---------- LISTED ENTRIES

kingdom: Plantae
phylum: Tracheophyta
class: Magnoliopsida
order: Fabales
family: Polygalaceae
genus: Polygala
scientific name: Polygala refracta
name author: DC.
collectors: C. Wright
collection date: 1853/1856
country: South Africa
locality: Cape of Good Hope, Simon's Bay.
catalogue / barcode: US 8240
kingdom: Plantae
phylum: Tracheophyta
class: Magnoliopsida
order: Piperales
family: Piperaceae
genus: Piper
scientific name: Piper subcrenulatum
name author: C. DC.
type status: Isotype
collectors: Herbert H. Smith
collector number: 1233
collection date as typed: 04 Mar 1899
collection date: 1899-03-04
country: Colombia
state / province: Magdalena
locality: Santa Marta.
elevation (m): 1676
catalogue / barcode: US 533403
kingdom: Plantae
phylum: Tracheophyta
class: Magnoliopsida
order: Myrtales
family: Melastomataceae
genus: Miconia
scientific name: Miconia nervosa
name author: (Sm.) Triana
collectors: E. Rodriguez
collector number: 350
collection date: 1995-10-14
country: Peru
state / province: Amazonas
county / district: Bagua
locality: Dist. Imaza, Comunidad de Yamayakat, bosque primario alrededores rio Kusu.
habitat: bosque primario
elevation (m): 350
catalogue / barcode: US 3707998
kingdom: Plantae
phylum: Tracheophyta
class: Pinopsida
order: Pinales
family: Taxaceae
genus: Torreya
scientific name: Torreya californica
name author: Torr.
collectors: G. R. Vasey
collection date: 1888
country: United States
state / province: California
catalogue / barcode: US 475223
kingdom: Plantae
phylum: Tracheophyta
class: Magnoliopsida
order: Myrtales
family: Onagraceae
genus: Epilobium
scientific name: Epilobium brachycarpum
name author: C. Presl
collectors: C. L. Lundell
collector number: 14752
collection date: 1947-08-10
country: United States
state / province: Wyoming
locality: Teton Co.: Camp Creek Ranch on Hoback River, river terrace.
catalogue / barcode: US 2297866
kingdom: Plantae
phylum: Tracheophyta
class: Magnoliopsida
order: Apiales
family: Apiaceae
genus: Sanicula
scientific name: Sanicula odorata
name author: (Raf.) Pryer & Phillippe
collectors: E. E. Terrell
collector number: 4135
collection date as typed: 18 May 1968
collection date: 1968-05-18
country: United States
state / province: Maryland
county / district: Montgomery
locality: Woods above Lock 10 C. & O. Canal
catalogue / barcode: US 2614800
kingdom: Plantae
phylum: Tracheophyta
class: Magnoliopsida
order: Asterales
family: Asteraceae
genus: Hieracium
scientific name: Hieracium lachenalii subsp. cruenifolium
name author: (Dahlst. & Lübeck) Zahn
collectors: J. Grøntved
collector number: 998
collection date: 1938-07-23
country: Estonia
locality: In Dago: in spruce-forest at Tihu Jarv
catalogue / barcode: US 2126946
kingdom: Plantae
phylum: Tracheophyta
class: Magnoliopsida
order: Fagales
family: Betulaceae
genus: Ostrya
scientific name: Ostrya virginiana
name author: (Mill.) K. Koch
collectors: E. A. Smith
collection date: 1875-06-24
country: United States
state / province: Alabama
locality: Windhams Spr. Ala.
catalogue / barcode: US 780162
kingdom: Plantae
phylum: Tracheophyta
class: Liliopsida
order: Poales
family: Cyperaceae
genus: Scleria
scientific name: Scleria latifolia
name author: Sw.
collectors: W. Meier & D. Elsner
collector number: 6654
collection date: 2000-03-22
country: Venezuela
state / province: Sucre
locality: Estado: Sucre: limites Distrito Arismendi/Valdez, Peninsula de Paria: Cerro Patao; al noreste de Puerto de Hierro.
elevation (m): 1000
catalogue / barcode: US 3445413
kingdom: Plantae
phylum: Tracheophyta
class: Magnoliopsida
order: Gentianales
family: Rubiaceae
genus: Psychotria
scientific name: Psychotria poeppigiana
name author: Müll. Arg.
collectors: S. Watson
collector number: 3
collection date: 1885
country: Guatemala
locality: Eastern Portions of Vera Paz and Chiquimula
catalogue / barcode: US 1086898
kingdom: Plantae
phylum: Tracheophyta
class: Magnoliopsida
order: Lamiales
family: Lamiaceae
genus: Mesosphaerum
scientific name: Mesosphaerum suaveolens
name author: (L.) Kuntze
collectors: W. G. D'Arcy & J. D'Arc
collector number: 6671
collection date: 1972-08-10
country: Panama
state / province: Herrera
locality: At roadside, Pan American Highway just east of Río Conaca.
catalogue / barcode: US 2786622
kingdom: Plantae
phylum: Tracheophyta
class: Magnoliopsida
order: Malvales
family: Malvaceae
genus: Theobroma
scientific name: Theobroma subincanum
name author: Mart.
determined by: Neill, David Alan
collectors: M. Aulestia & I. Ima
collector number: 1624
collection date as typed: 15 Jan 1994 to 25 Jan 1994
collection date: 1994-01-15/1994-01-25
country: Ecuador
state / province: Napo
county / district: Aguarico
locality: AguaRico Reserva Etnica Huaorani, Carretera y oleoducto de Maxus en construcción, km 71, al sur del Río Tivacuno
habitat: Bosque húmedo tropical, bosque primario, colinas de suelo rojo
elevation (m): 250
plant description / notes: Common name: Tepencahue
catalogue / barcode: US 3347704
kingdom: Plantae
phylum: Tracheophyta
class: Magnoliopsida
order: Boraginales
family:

--------------------

Copy out all of the lines above exactly, character for character.

kingdom: Plantae
phylum: Tracheophyta
class: Magnoliopsida
order: Fabales
family: Polygalaceae
genus: Polygala
scientific name: Polygala refracta
name author: DC.
collectors: C. Wright
collection date: 1853/1856
country: South Africa
locality: Cape of Good Hope, Simon's Bay.
catalogue / barcode: US 8240
kingdom: Plantae
phylum: Tracheophyta
class: Magnoliopsida
order: Piperales
family: Piperaceae
genus: Piper
scientific name: Piper subcrenulatum
name author: C. DC.
type status: Isotype
collectors: Herbert H. Smith
collector number: 1233
collection date as typed: 04 Mar 1899
collection date: 1899-03-04
country: Colombia
state / province: Magdalena
locality: Santa Marta.
elevation (m): 1676
catalogue / barcode: US 533403
kingdom: Plantae
phylum: Tracheophyta
class: Magnoliopsida
order: Myrtales
family: Melastomataceae
genus: Miconia
scientific name: Miconia nervosa
name author: (Sm.) Triana
collectors: E. Rodriguez
collector number: 350
collection date: 1995-10-14
country: Peru
state / province: Amazonas
county / district: Bagua
locality: Dist. Imaza, Comunidad de Yamayakat, bosque primario alrededores rio Kusu.
habitat: bosque primario
elevation (m): 350
catalogue / barcode: US 3707998
kingdom: Plantae
phylum: Tracheophyta
class: Pinopsida
order: Pinales
family: Taxaceae
genus: Torreya
scientific name: Torreya californica
name author: Torr.
collectors: G. R. Vasey
collection date: 1888
country: United States
state / province: California
catalogue / barcode: US 475223
kingdom: Plantae
phylum: Tracheophyta
class: Magnoliopsida
order: Myrtales
family: Onagraceae
genus: Epilobium
scientific name: Epilobium brachycarpum
name author: C. Presl
collectors: C. L. Lundell
collector number: 14752
collection date: 1947-08-10
country: United States
state / province: Wyoming
locality: Teton Co.: Camp Creek Ranch on Hoback River, river terrace.
catalogue / barcode: US 2297866
kingdom: Plantae
phylum: Tracheophyta
class: Magnoliopsida
order: Apiales
family: Apiaceae
genus: Sanicula
scientific name: Sanicula odorata
name author: (Raf.) Pryer & Phillippe
collectors: E. E. Terrell
collector number: 4135
collection date as typed: 18 May 1968
collection date: 1968-05-18
country: United States
state / province: Maryland
county / district: Montgomery
locality: Woods above Lock 10 C. & O. Canal
catalogue / barcode: US 2614800
kingdom: Plantae
phylum: Tracheophyta
class: Magnoliopsida
order: Asterales
family: Asteraceae
genus: Hieracium
scientific name: Hieracium lachenalii subsp. cruenifolium
name author: (Dahlst. & Lübeck) Zahn
collectors: J. Grøntved
collector number: 998
collection date: 1938-07-23
country: Estonia
locality: In Dago: in spruce-forest at Tihu Jarv
catalogue / barcode: US 2126946
kingdom: Plantae
phylum: Tracheophyta
class: Magnoliopsida
order: Fagales
family: Betulaceae
genus: Ostrya
scientific name: Ostrya virginiana
name author: (Mill.) K. Koch
collectors: E. A. Smith
collection date: 1875-06-24
country: United States
state / province: Alabama
locality: Windhams Spr. Ala.
catalogue / barcode: US 780162
kingdom: Plantae
phylum: Tracheophyta
class: Liliopsida
order: Poales
family: Cyperaceae
genus: Scleria
scientific name: Scleria latifolia
name author: Sw.
collectors: W. Meier & D. Elsner
collector number: 6654
collection date: 2000-03-22
country: Venezuela
state / province: Sucre
locality: Estado: Sucre: limites Distrito Arismendi/Valdez, Peninsula de Paria: Cerro Patao; al noreste de Puerto de Hierro.
elevation (m): 1000
catalogue / barcode: US 3445413
kingdom: Plantae
phylum: Tracheophyta
class: Magnoliopsida
order: Gentianales
family: Rubiaceae
genus: Psychotria
scientific name: Psychotria poeppigiana
name author: Müll. Arg.
collectors: S. Watson
collector number: 3
collection date: 1885
country: Guatemala
locality: Eastern Portions of Vera Paz and Chiquimula
catalogue / barcode: US 1086898
kingdom: Plantae
phylum: Tracheophyta
class: Magnoliopsida
order: Lamiales
family: Lamiaceae
genus: Mesosphaerum
scientific name: Mesosphaerum suaveolens
name author: (L.) Kuntze
collectors: W. G. D'Arcy & J. D'Arc
collector number: 6671
collection date: 1972-08-10
country: Panama
state / province: Herrera
locality: At roadside, Pan American Highway just east of Río Conaca.
catalogue / barcode: US 2786622
kingdom: Plantae
phylum: Tracheophyta
class: Magnoliopsida
order: Malvales
family: Malvaceae
genus: Theobroma
scientific name: Theobroma subincanum
name author: Mart.
determined by: Neill, David Alan
collectors: M. Aulestia & I. Ima
collector number: 1624
collection date as typed: 15 Jan 1994 to 25 Jan 1994
collection date: 1994-01-15/1994-01-25
country: Ecuador
state / province: Napo
county / district: Aguarico
locality: AguaRico Reserva Etnica Huaorani, Carretera y oleoducto de Maxus en construcción, km 71, al sur del Río Tivacuno
habitat: Bosque húmedo tropical, bosque primario, colinas de suelo rojo
elevation (m): 250
plant description / notes: Common name: Tepencahue
catalogue / barcode: US 3347704
kingdom: Plantae
phylum: Tracheophyta
class: Magnoliopsida
order: Boraginales
family:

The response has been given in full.